--- Given records ---

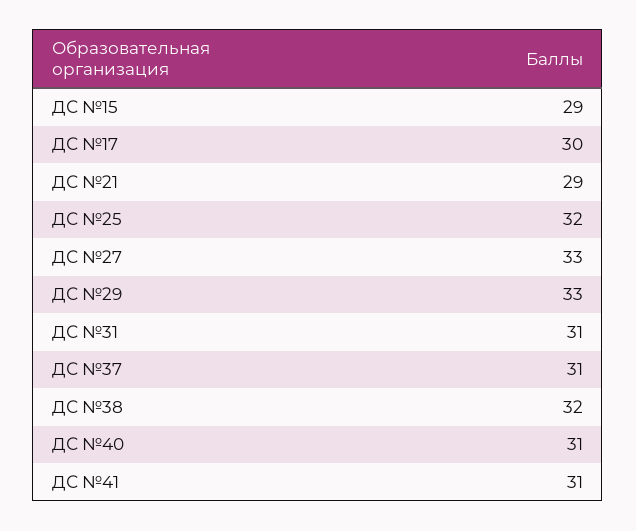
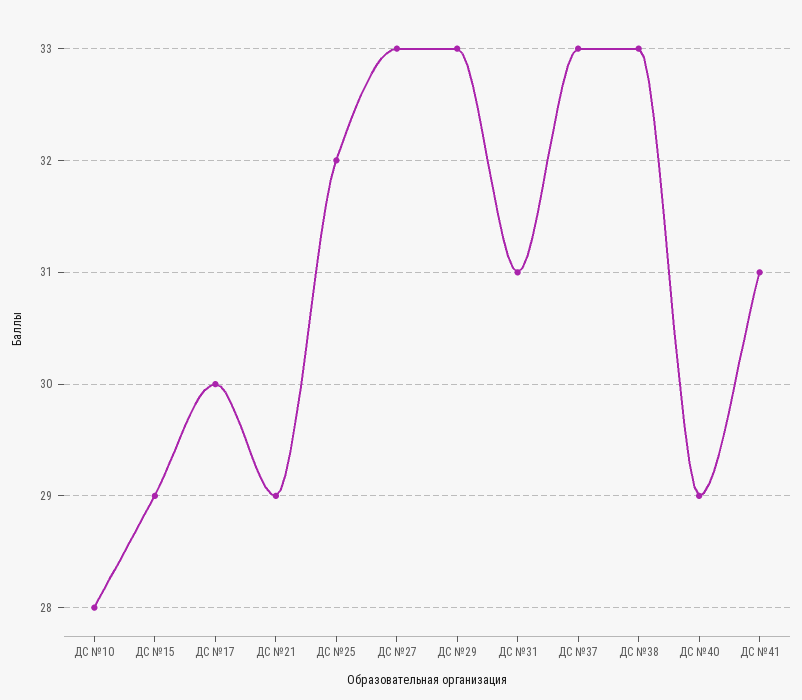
  {
    "ДС №15": 29,
    "ДС №17": 30,
    "ДС №21": 29,
    "ДС №25": 32,
    "ДС №27": 33,
    "ДС №29": 33,
    "ДС №31": 31,
-   "ДС №37": 31,
+   "ДС №37": 33,
-   "ДС №38": 32,
+   "ДС №38": 33,
-   "ДС №40": 31,
+   "ДС №40": 29,
-   "ДС №41": 31
+   "ДС №41": 31,
+   "ДС №10": 28
  }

---

Exercise requirements: Set down the full listing above with its wording unchanged. Leave out its images.

Response to the task:
  {
    "ДС №15": 29,
    "ДС №17": 30,
    "ДС №21": 29,
    "ДС №25": 32,
    "ДС №27": 33,
    "ДС №29": 33,
    "ДС №31": 31,
-   "ДС №37": 31,
+   "ДС №37": 33,
-   "ДС №38": 32,
+   "ДС №38": 33,
-   "ДС №40": 31,
+   "ДС №40": 29,
-   "ДС №41": 31
+   "ДС №41": 31,
+   "ДС №10": 28
  }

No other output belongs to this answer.